In the previous weekly note, we had mentioned that the markets were losing momentum in general despite some measured incremental up moves. The week that went by traded much on the anticipated lines. The trading range increased over the past couple of days as the NIFTY continued to witness selling pressure, twice at higher levels. In the last 5 days, the headline index oscillated in a 371-point range before ending with incremental gains. After measured moves, the markets displayed both the behavior, selling off from higher levels and short covering from the lower levels. The benchmark index ended with a net gain of 133.65 points (+1.24%).
The NIFTY tested two very important levels this week. On the daily charts, it has closed slightly above the 200-DMA, which is currently at 10869. On the weekly chart, the Index tested the 50-Week MA, which is at 10902. The coming week will be extremely crucial to watch as NIFTY's behavior against these two levels will be significant on a closing basis. The volatility also declined as the INDIAVIX retraced by another 3.15% to 246.16. Despite the risk-on setup very much in play, we reiterate the need to follow the upward momentum in a most cautious manner.
The coming week is expected to see the levels of 10960 and 11065 as overhead resistance points. The supports come in lower at 10810 and 10635 levels.
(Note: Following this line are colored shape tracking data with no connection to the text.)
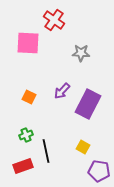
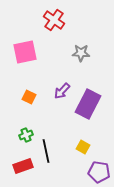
pink square: moved 3 px left, 9 px down; rotated 15 degrees counterclockwise
purple pentagon: moved 1 px down
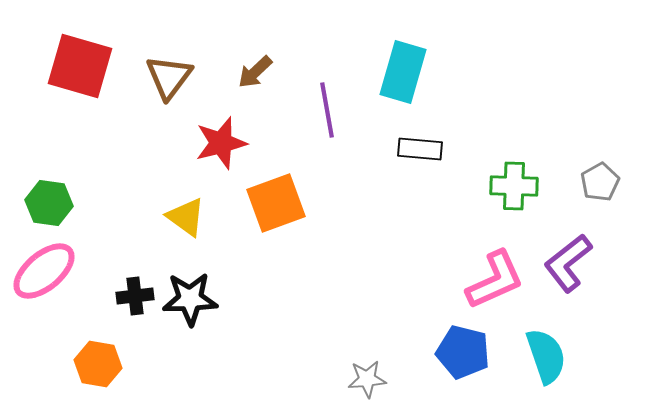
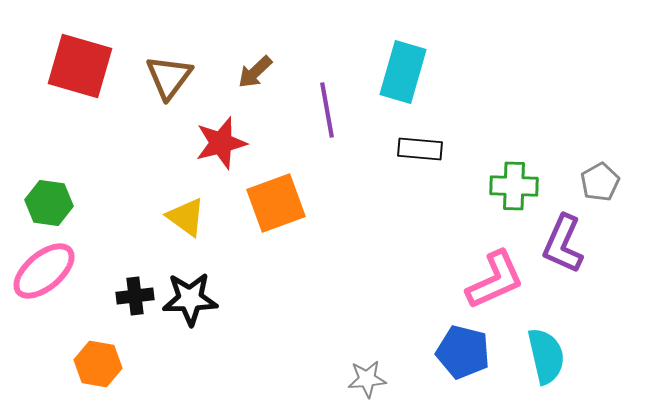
purple L-shape: moved 5 px left, 19 px up; rotated 28 degrees counterclockwise
cyan semicircle: rotated 6 degrees clockwise
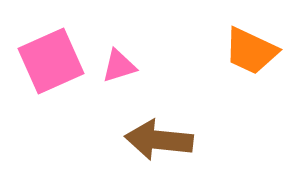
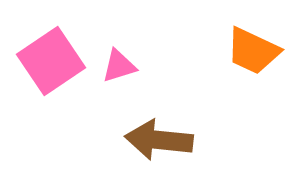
orange trapezoid: moved 2 px right
pink square: rotated 10 degrees counterclockwise
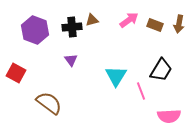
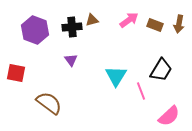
red square: rotated 18 degrees counterclockwise
pink semicircle: rotated 40 degrees counterclockwise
Any corrective move will make the trading range wider over the coming days.
The weekly RSI is 57.15; it has marked a fresh 14-period high, which is bullish. The RSI is neutral as it does not show any divergence against the price over the 14-day period. However, it remains within a range and a broad pattern formation. The weekly MACD is bullish as it trades above the signal line.
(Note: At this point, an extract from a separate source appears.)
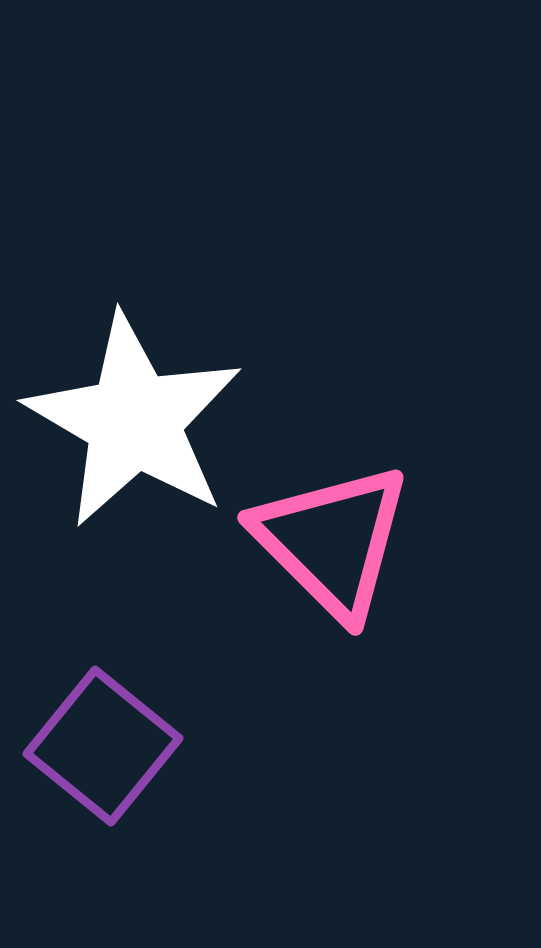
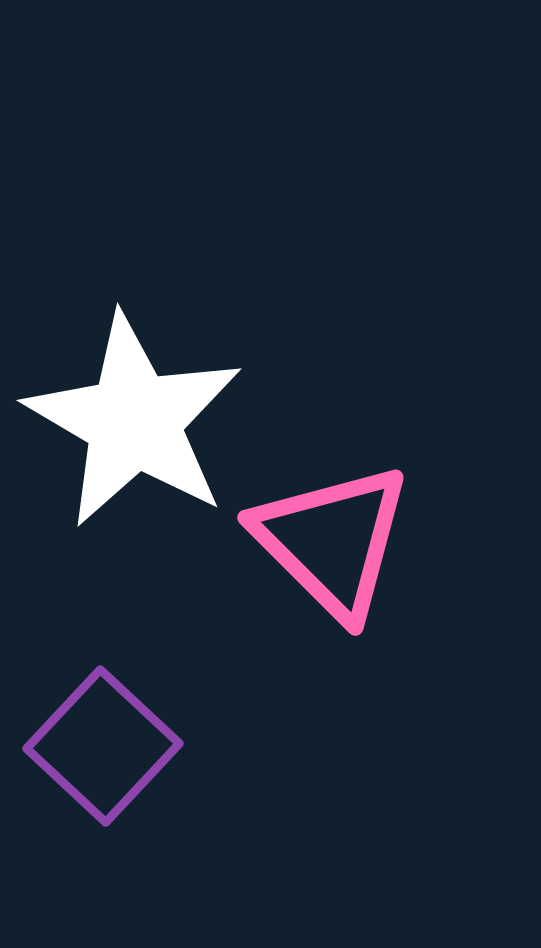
purple square: rotated 4 degrees clockwise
A Hanging Man occurred on the Candles. This formation remains important as it has appeared at the 50-Week MA and just below the 100-week MA resistance point. Even with the liquidity-driven push on the upside, this formation certainly calls for caution at the current levels.
The pattern analysis shows that the NIFTY, while continuing its pullback from the lows seen in March, has not only penetrated the decade-old trend line, but it has also moved past the 200-week MA, which remains its near-term support. On the upper side, it has just closed at the 50-week MA which is at 10902 and just below the 100-week MA which is at 11032.
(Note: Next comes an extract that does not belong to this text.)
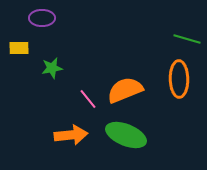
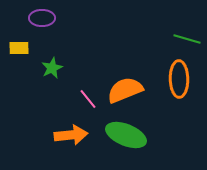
green star: rotated 15 degrees counterclockwise
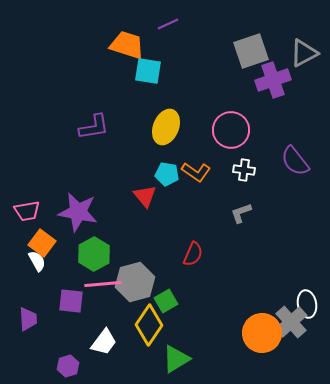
Over the coming week, the price action of the NIFTY against the zone of 10850-10900 zone will be crucial. If the NIFTY is able to keep its head above this zone, then we may see some extension of the rally towards the 100-week MA. However, at all points in time, the NIFTY will continue to stay very vulnerable to sharp, but range-bound, consolidation at current levels, and this may also include some measured corrective moves in the markets. As a trader, one has to keep following the trend, but in the present technical setup, we not only recommend treading the road ahead cautiously, but also vigilantly trailing the stops and protecting profits at higher levels.
In our look at Relative Rotation Graphs®, we compared various sectors against CNX500 (NIFTY 500 Index), which represents over 95% of the free float market cap of all the stocks listed.
The review of Relative Rotation Graphs (RRG) shows the markets completely divided in terms of leadership, which is seen shifting from one group of sectors to the other.
The Financials, including the BankNifty, PSU Banks, Realty, Private Banks, Financial Services, Metals and Media, are all placed in the Improving quadrant. These groups are seen sharply improving on their relative momentum, which indicates likely resilient performances from these sectors over the coming days. Out of these, the Financial Services group has just crawled inside the improving quadrant, indicating that it is likely bottoming out. Along with this, the Auto index is the only Index which is placed comfortably in the leading quadrant, indicating a cumulative relative outperformance from these groups.
The Commodities Index, Energy, and Infrastructure index are also in the leading quadrant. However, they are seen sharply giving up on their relative momentum. This means that there might be some sporadic outperformance from these groups, but, overall, they may be giving up on their leadership.
The IT, Pharma, FMCG and Consumption groups are seen advancing southward in the weakening quadrant. The PSE Index has made a negative rotation to the lagging quadrant from the improving one. These groups will relatively underperform the broader NIFTY500 index collectively over the coming days.
Important Note: RRG™ charts show the relative strength and momentum for a group of stocks. In the above chart, they show relative performance against NIFTY500 Index (Broader Markets) and should not be used directly as buy or sell signals.